# Task brief
Which lines below contain the word "lang"? Copy each one.

*** Records for this task ***

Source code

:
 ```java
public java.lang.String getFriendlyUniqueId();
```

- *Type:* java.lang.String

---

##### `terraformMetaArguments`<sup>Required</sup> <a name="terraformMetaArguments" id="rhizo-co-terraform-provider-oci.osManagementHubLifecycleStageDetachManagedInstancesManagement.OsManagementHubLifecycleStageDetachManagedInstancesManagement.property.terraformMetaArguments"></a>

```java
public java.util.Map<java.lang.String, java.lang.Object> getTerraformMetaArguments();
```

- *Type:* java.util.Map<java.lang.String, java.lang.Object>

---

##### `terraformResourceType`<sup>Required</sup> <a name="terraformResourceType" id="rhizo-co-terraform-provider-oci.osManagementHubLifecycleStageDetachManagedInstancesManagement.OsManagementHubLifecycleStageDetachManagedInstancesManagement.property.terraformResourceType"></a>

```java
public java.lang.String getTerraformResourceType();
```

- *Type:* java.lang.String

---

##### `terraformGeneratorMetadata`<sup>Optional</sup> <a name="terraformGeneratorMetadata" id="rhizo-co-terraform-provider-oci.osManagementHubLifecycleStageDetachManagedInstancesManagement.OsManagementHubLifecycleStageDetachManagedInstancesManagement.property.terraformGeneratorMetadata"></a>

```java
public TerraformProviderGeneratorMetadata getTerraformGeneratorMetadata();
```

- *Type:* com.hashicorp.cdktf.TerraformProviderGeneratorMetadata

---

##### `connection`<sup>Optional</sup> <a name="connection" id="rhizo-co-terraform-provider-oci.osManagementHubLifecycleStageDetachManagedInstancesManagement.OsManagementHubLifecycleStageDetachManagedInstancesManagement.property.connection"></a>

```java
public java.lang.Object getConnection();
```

*** End of Records for this task ***

# Result of the exercise
public java.lang.String getFriendlyUniqueId();
- *Type:* java.lang.String
public java.util.Map<java.lang.String, java.lang.Object> getTerraformMetaArguments();
- *Type:* java.util.Map<java.lang.String, java.lang.Object>
public java.lang.String getTerraformResourceType();
- *Type:* java.lang.String
public java.lang.Object getConnection();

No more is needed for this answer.